* _Gegeven tekst_:

Meestal gebruiken we onze ogen of oren om iets te zien of te horen. Of we gebruiken woorden en taal om een gevoel uit te drukken of om iets te beschrijven.
Als we bijvoorbeeld een mooi schilderij zien gebruiken we onze ogen om te ervaren wat er te zien valt en onze taal om ons gevoel daarbij met anderen te delen.
Maar het kan ook gebeuren dat je geraakt wordt op een heel ander niveau, ergens in je buik of in je knieholtes of helemaal nergens of misschien wel in je ziel.
In zijn proefschrift doelt Bergson op ervaringen die rechtstreeks ons bewustzijn binnenkomen, nog vóór de tussenkomst van bijvoorbeeld onze zintuigen, onze hersenen of van taal.
We kennen allemaal wel van die momenten waarop we bijvoorbeeld keken naar een warme oranje zonsondergang en dat het leek alsof we een beetje opgingen in alles om ons heen.
En velen van jullie hebben wel de ervaring dat het soms lijkt of iets eerder tot je doordringt dan dat je hersens konden bevatten.
Dan zeggen we achteraf: hoe kwam ik daar nu ineens op? of Wat gebeurde er eigenlijk waardoor ik zo geraakt werd?

* _Verstrekte gegevens_:
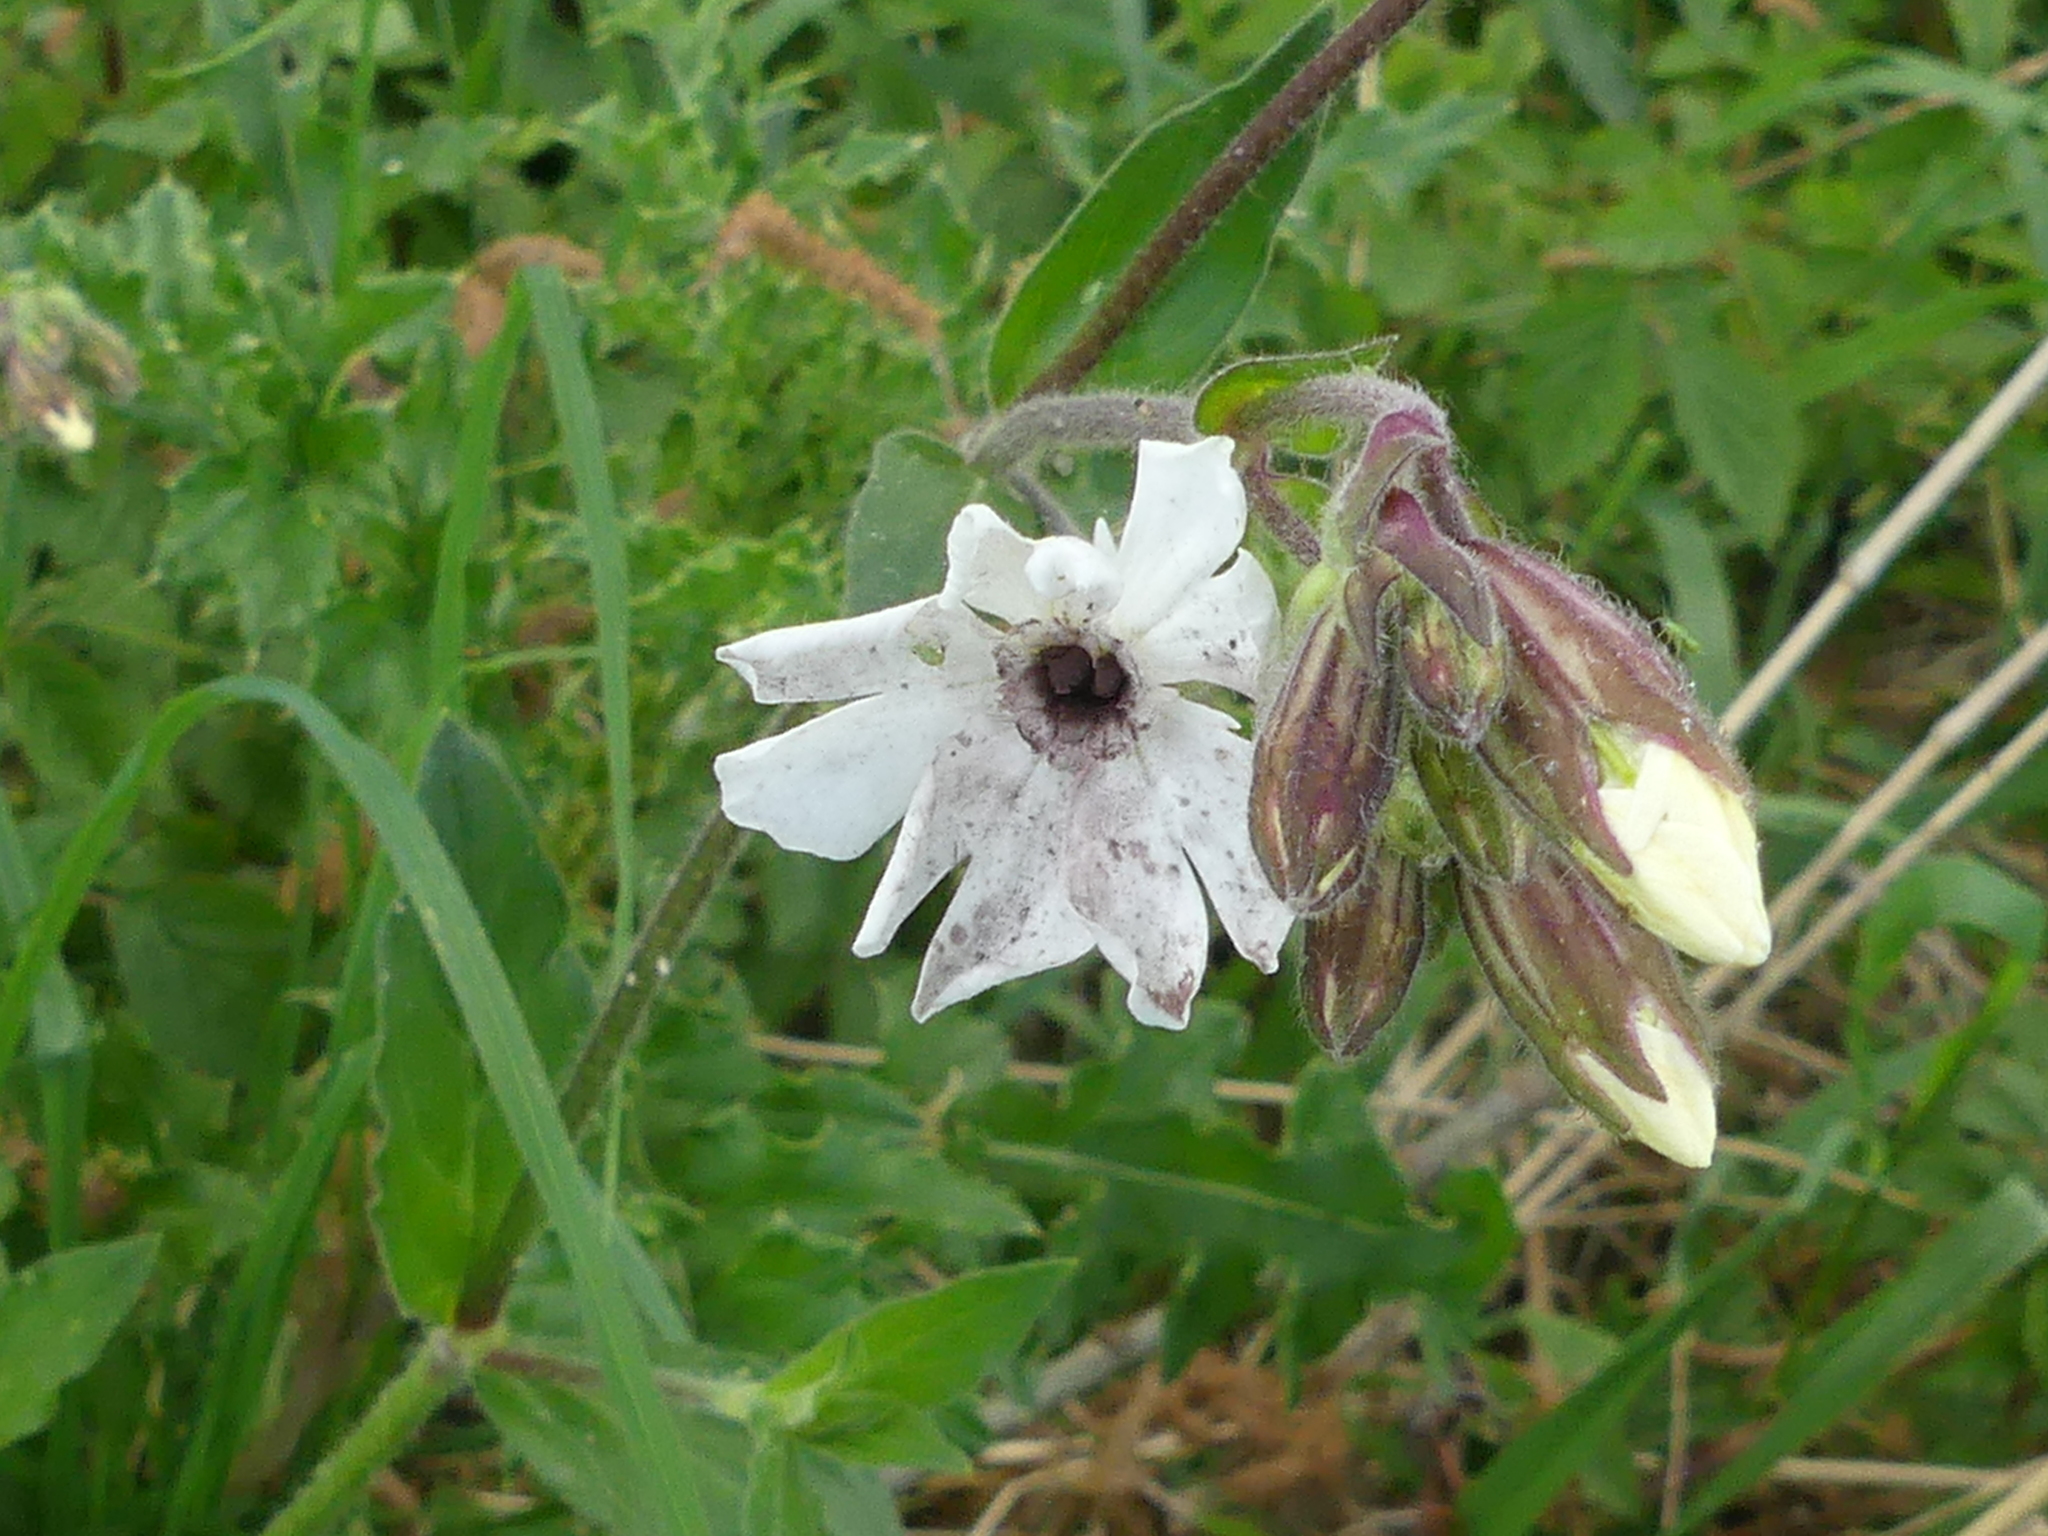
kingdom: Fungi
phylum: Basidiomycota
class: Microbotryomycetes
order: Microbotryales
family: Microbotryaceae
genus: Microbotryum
* * *
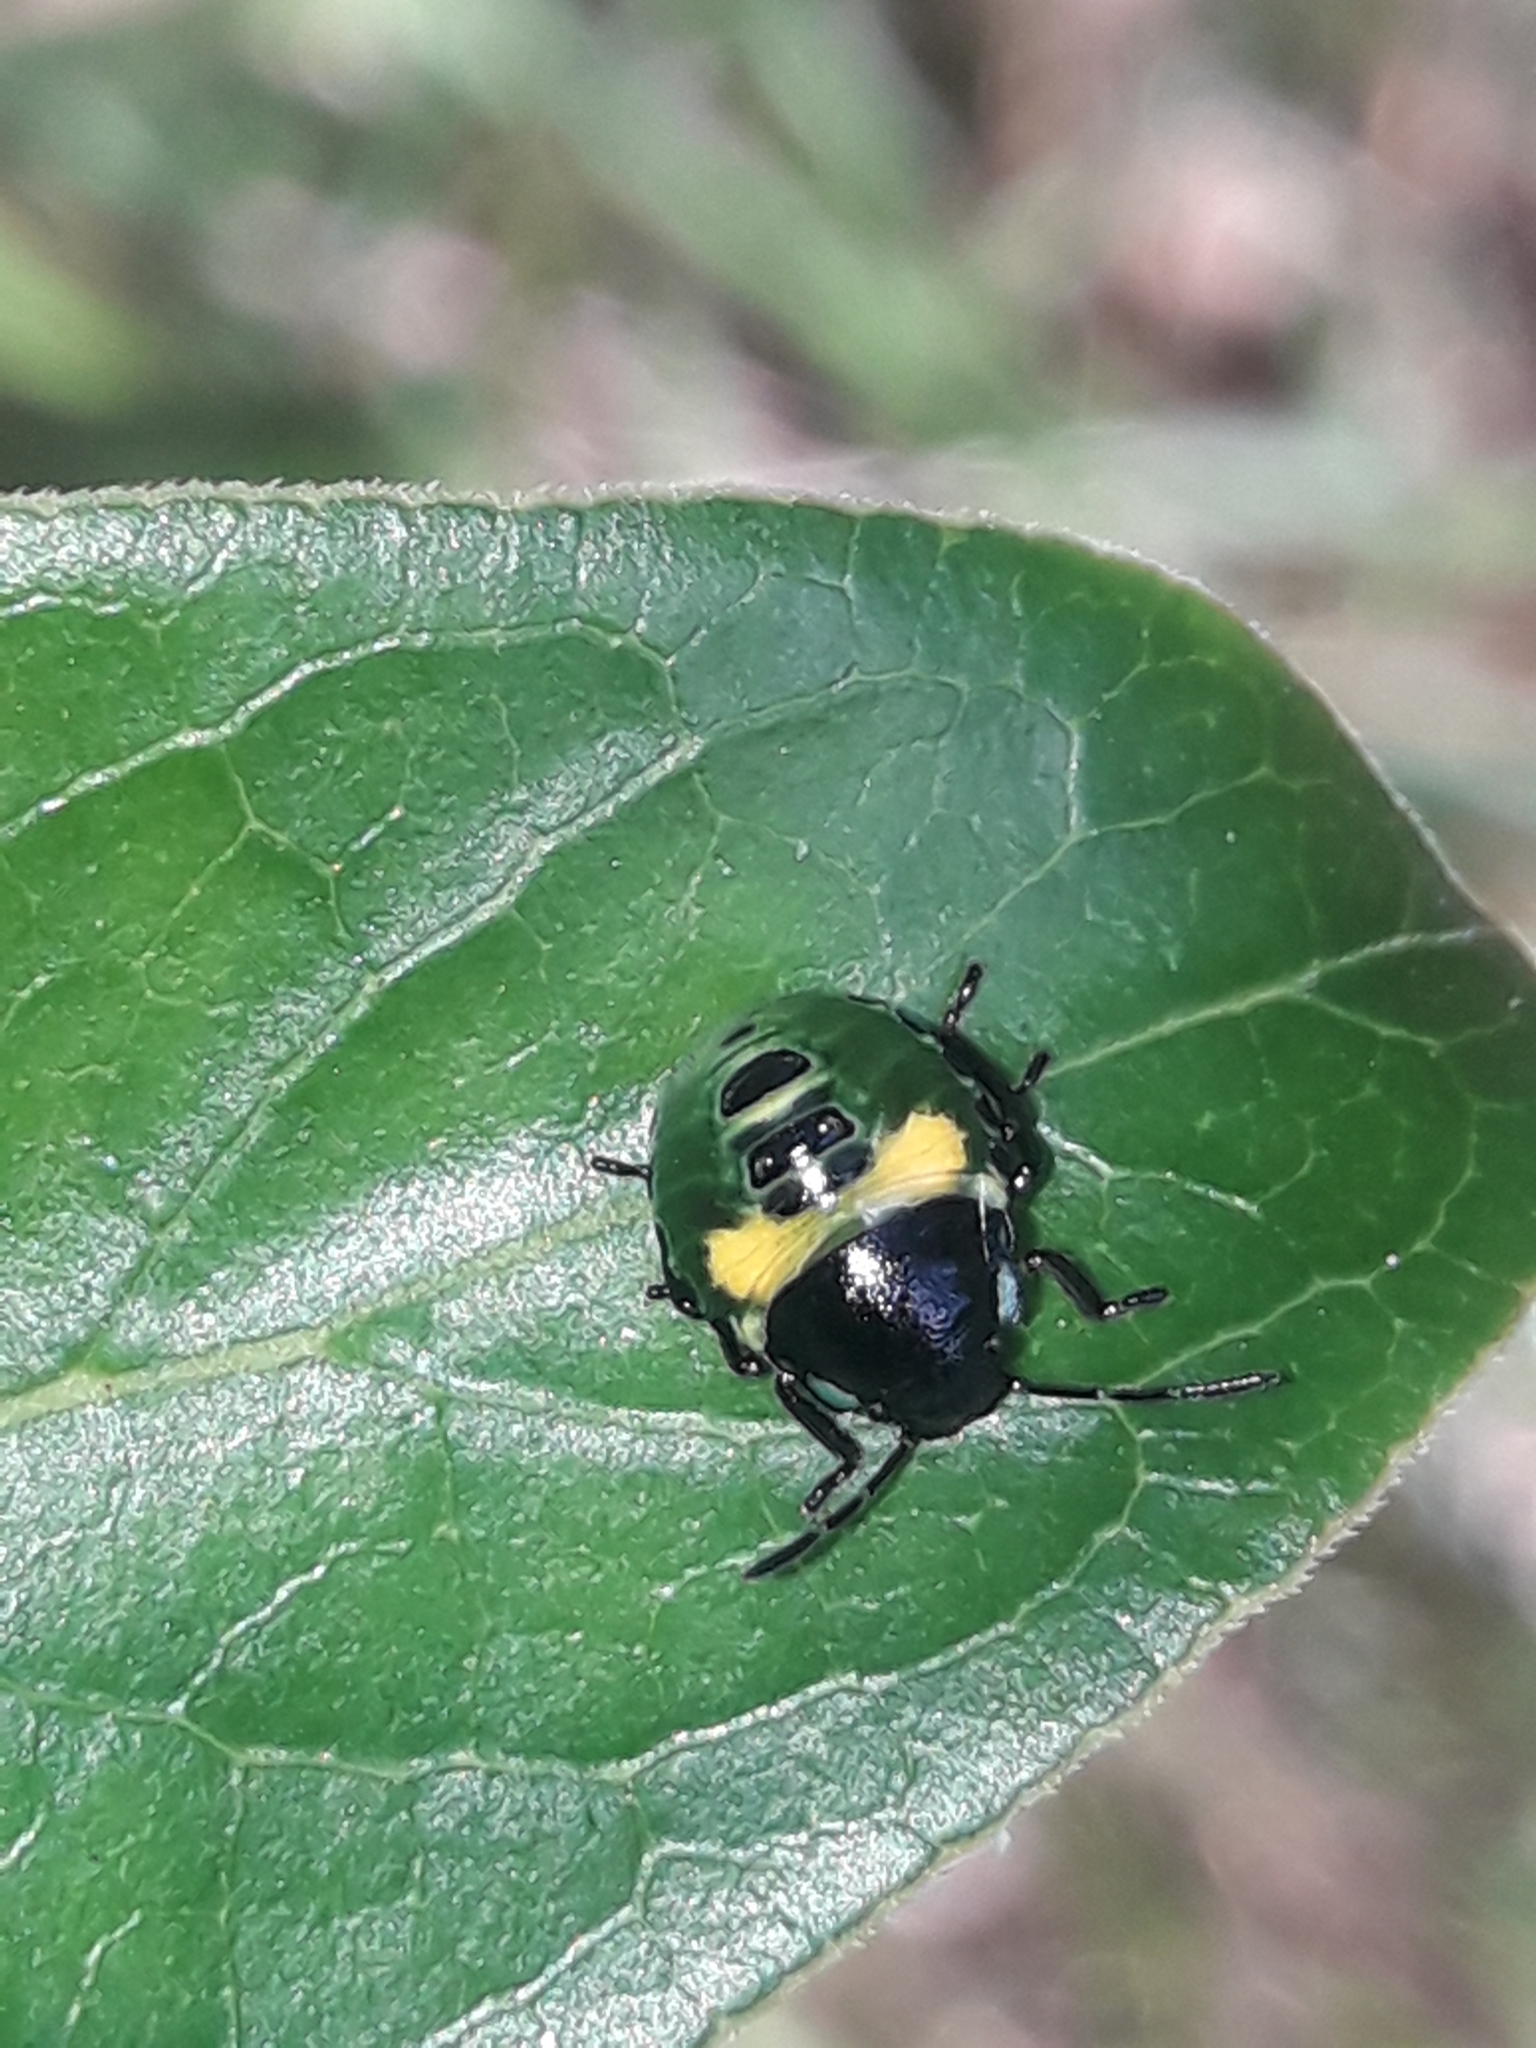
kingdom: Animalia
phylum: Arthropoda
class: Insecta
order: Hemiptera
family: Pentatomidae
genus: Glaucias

* _Te doen_:
A – Werk de tekst over Bergson bij: geef alles vanaf "Meestal gebruiken we" tot en met "iets te beschrijven." opnieuw, met "gebaren" in plaats van "woorden".
B – In welk werk doelt Bergson volgens de tekst over Bergson op ervaringen die rechtstreeks ons bewustzijn binnenkomen?
C – Zet de tekst over Bergson voort na de laatste zin.

* _Resultaten op volgorde_:
A –
Meestal gebruiken we onze ogen of oren om iets te zien of te horen. Of we gebruiken gebaren en taal om een gevoel uit te drukken of om iets te beschrijven.

B – In zijn proefschrift.

C –
Bewustzijn
Het bewuste leven toont zich volgens Bergson op twee manieren: of we hebben een onvertroebelde en onmiddellijke blik op de werkelijkheid, of, helemaal aan de andere kant van het spectrum, we nemen de dingen des levens waar alsof we door een immense caleidoscoop kijken.
Dat laatste, die verbrokkelde blik, die is ons het meest vertrouwd want die hebben we nodig voor het leven van alledag. In onze ‘struggle for life’ zijn we er nu eenmaal aan gewend geraakt onze omgeving in stukken en brokken te hakken en daar de voor ons noodzakelijke zaken uit te pikken. Zonder dat ontwarrende vermogen van ons brein zou het bestaan onmogelijk zijn. Als we niet zouden weten waar de bakker was en hoe laat de winkel open is, is het moeilijk croissantjes kopen.
Maar er zijn ook ervaringen die lijken voort te komen uit een andere werkelijkheid. Het zijn ervaringen van een soort eenheid en tijdloosheid, zoals bijvoorbeeld kan gebeuren als je een eerste blik werpt op een pasgeboren baby of als je een lange wandeling maakt in de bergen of in het bos en je de tijd helemaal vergeet. Dat zijn vaak momenten waarop je je meer in de werkelijkheid voelt dan tijdens de dagelijkse routine. De wereld lijkt veel ruimer en helderder.
Het zijn die andere, niet goed te begrijpen momenten van een transparante werkelijkheid, die Bergson echte of pure tijd noemt. En dan gaat het dus vooral niet om de tijd van de horloges en de klokken, dat is niets meer dan een door de mens bedacht foefje om het leven wat structuur te geven maar om wat Bergson noemt: zuivere of reële tijd.
Hoe kwam Bergson nu tot de gedachte dat onze tijdsopvatting, die van de uren en de minuten, maar een heel klein stukje is van de werkelijkheid?
Dat de klokken niet meer zijn dan een afspraak die mensen met elkaar gemaakt hebben om een beetje meer grip te krijgen op het bestaan.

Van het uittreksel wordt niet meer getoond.